Science says a bearded man is dirtier than a dog’s rear end.
As a currently bearded man, I could take offense at that but I am not easily offended and I tend not to argue with scientists. They are generally smarter than me and could, if sufficiently riled, smash me over the head with a microscope, poke me in the eye with a test tube or fry me to a crisp with a secret death ray they are on the verge of perfecting.
This scientific discovery is chronicled in the February edition of a journal called European Radiology (“Inside this month: Stunning x-rays of supermodel Gisele Bundchen’s femur!”).
According to a summary on the Springer Nature website, researchers set out to answer this question: “Would it be safe to have a dog in the MRI scanner before your own examination?”
I find that to be a rather random medical question. Why not, “Is it OK to let a cat perform an appendectomy?” or “What are the risks of a goat assisting in a kidney transplant?”
But, once again, I’m not here to question the work of scientists.
“We compared the bacterial load in colony-forming units (CFU) of human-pathogenic microorganisms in specimens taken from 18 men and 30 dogs,” reads the methodology. “In addition, we compared the extent of bacterial contamination of an MRI scanner shared by dogs and humans with two other MRI scanners used exclusively by humans.”
I imagine the experiment went something like this.
“Hey, what are you people doing in here? There’s like 18 naked bearded men and 29 dogs in the hall. And get that beagle out of the MRI scanner. I don’t know what kind of weird internet site you’re running but this is a hospital.”
“No, we are fellow scientists and we’re trying to answer a very important question.”
“I don’t care if you’re on the verge of perfecting a death ray, get out of here before I smash you over the head with a microscope and poke you in the eye with a test tube.”
Maybe it didn’t go quite like that, but the scientists did reach a conclusion following their experiments.

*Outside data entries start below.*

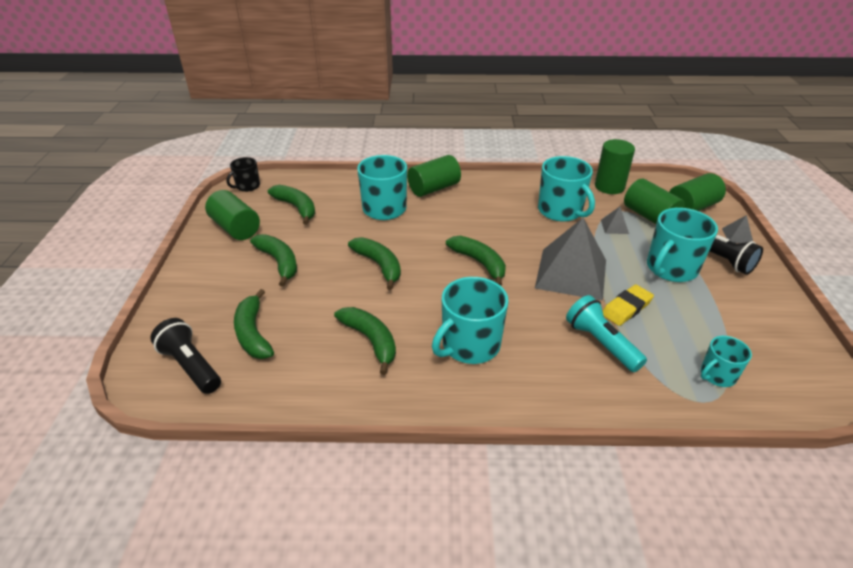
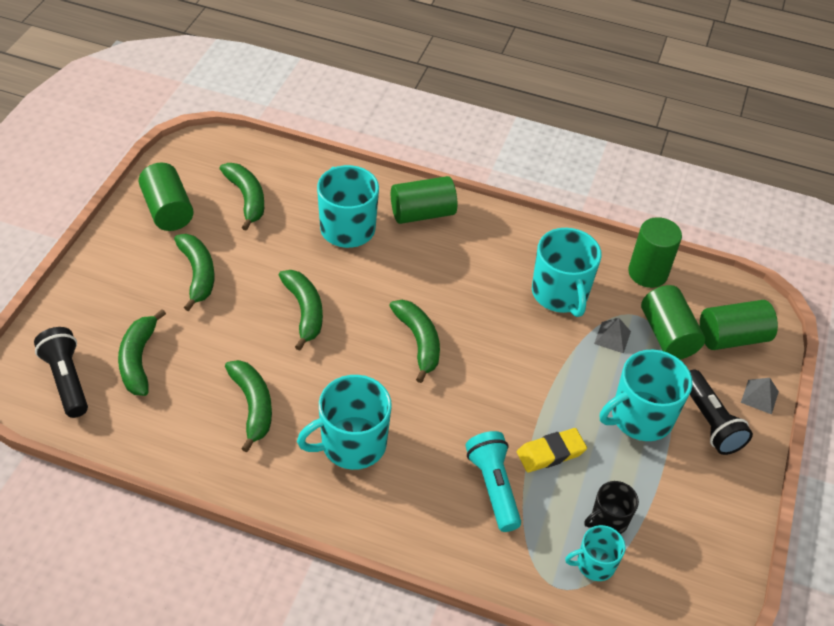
camera: 15 degrees right, 10 degrees up
(247, 186) = (203, 148): black mug -> black mug (608, 519)
(571, 273) = (516, 388): grey pyramid -> none

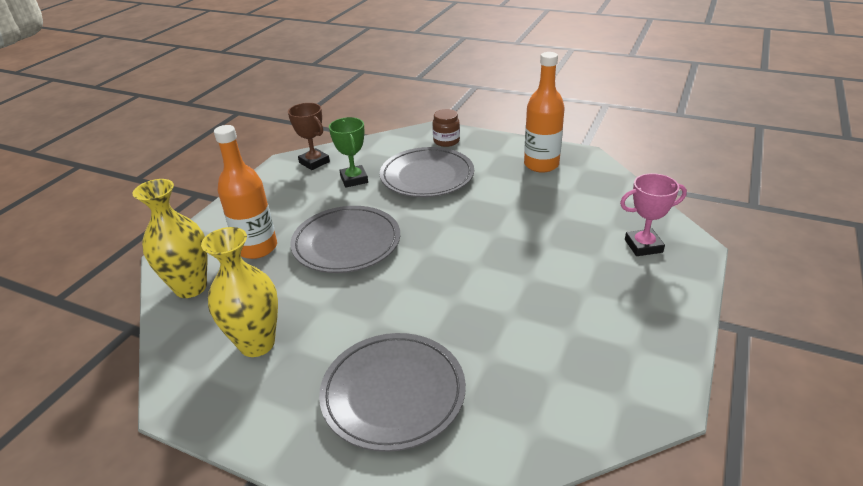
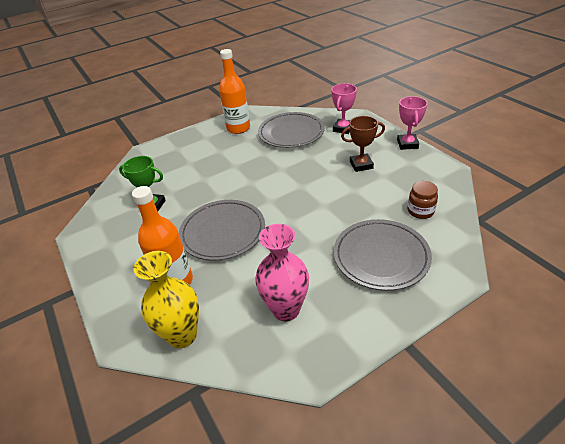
camera: 55 degrees left, 5 degrees up
(257, 344) = (286, 309): yellow vase -> pink vase
(314, 162) = (102, 218): brown trophy -> brown trophy (361, 165)
(427, 176) = (193, 173): grey plate -> grey plate (291, 133)
(446, 141) = (165, 151): brown jar -> brown jar (420, 211)
(681, 327) = (407, 144): none -> pink trophy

“Our study shows that bearded men harbor a significantly higher burden of microbes and more human-pathogenic strains than dogs,” it reads. “As the MRI scanner used for both dogs and humans was routinely cleaned after animal scanning, there was substantially lower bacterial load compared with scanners used exclusively for humans.”

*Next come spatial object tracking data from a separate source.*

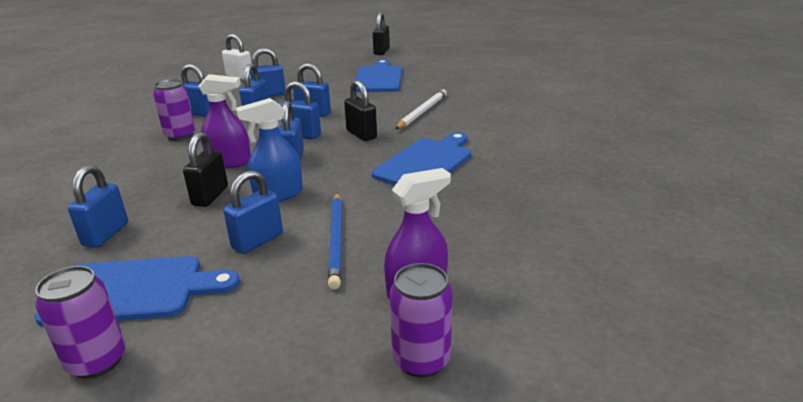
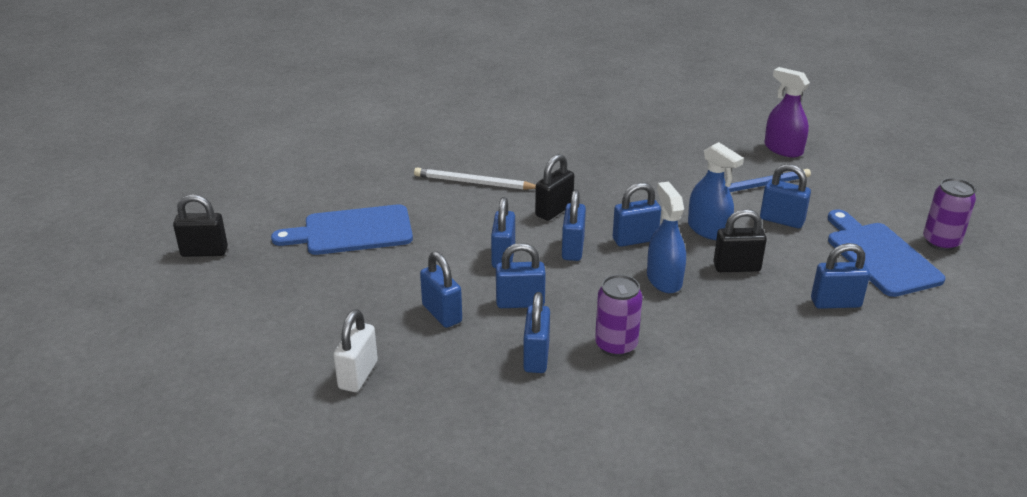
camera: 105 degrees left, 5 degrees up
(229, 162) = (664, 279): purple spray bottle -> blue spray bottle
(421, 360) = (837, 141): purple can -> none
(426, 163) = (603, 166): blue cutting board -> none

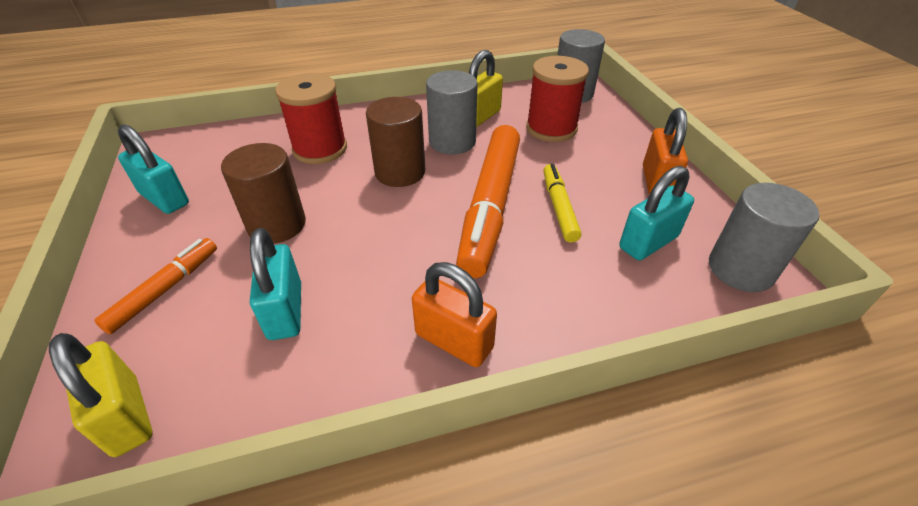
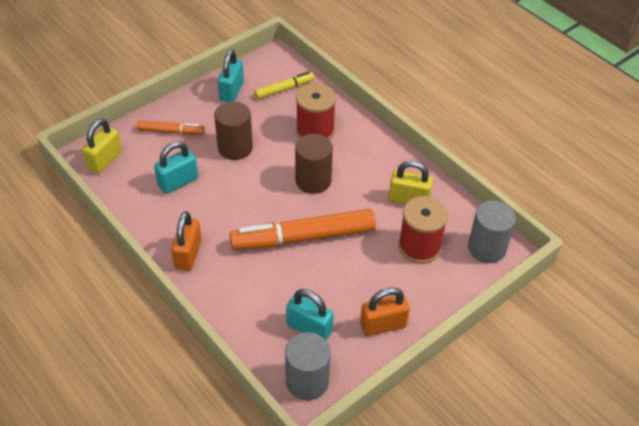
camera: 65 degrees right, 5 degrees up
(452, 142) = (364, 195): grey cylinder -> none
(558, 207) = (321, 273): yellow marker -> yellow marker (284, 89)

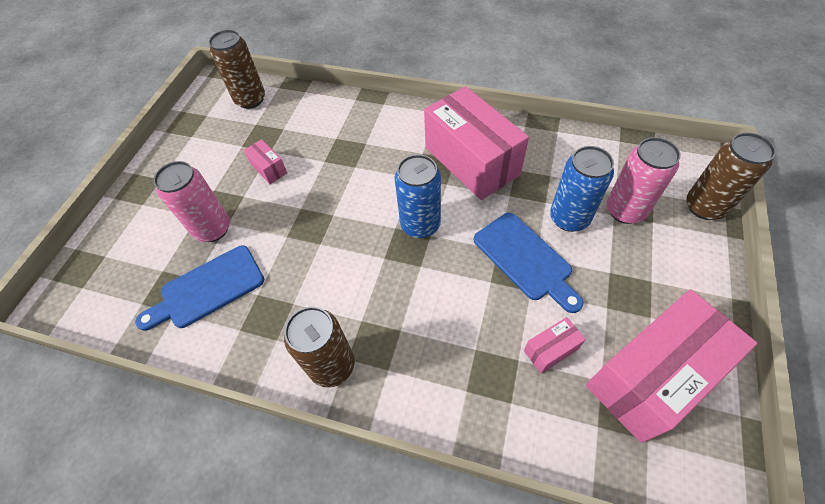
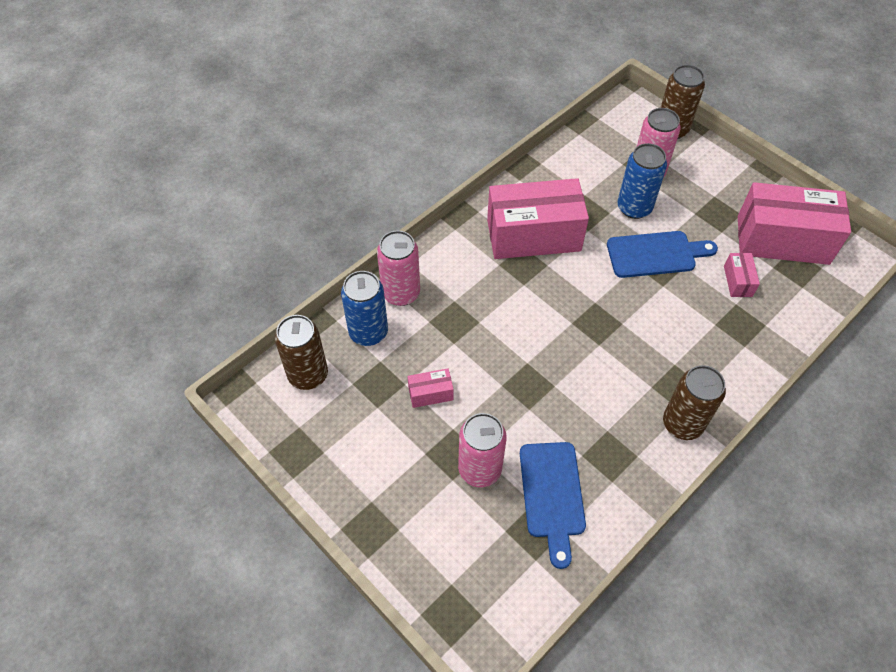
camera: 65 degrees left, 0 degrees up
(352, 111) = (401, 293): none -> pink can
(420, 225) = (580, 304): blue can -> blue can (368, 332)
(651, 376) = (782, 240): pink box -> pink box turned 75 degrees counterclockwise

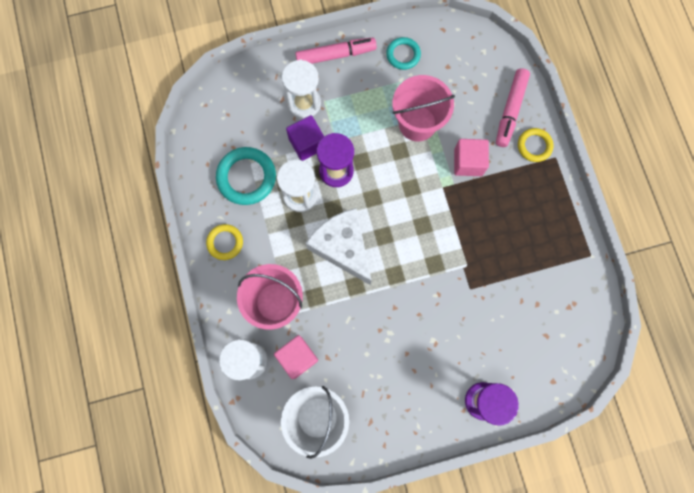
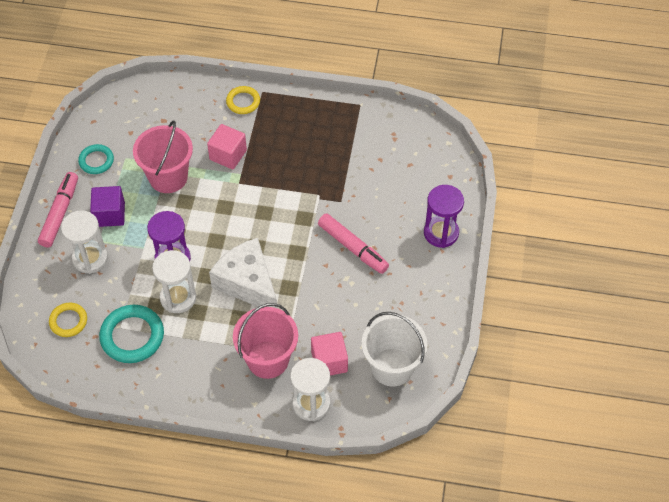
camera: 65 degrees left, 20 degrees down
(225, 242) = (185, 380): yellow ring -> yellow ring (68, 321)
(307, 143) = (131, 272): purple cube -> purple cube (110, 214)
(343, 247) = (248, 283): white cheese -> white cheese turned 60 degrees clockwise
(510, 110) = (201, 105): pink marker -> pink marker (353, 247)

While I find this information useful and it will certainly put me more at ease should I find a cocker spaniel exiting the MRI machine just as I am going in, it does raise additional questions for me, a currently bearded man.
Questions such as:
- Now that I know my face is a hairy, festering clump of human-pathogenic strains, should I make more of an effort to clean it, perhaps soaking it 8-10 times a day in a partial chlorine bleach solution and sponging it dry with the backside of a Chihuahua?

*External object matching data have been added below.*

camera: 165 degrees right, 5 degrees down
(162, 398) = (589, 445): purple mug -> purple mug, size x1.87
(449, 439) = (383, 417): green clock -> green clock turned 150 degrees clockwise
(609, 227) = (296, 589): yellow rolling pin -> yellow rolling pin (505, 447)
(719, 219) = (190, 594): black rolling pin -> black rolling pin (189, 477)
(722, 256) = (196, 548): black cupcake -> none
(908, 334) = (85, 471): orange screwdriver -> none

-What if I unexpectedly find a teacup yorkie living in my beard, it complains of blinding headaches and the vet recommends that it have an MRI to diagnose the cause? Will it be so contaminated by living in my festering clump of human-pathogenic strains that the MRI machine will have to be sold as scrap following the procedure rather than risk infecting other non-bearded humans and dogs that have not been living in someone’s beard?
-And, finally, what if researchers just found 18 really nasty European dudes to experiment on and they don’t accurately reflect the hygienic qualities of the rest of the bearded world?
“Nikolay, want to make 50 Euros?”
“Who do I have to kill?”
“No one, just get in machine.”
“First let me wipe my hands on beard.”
Yes, there is certainly more work to be done in field of dirty bearded men and dog rear ends. I look forward to learning more in the future – if I am not fried to a crisp by a secret death ray beforehand.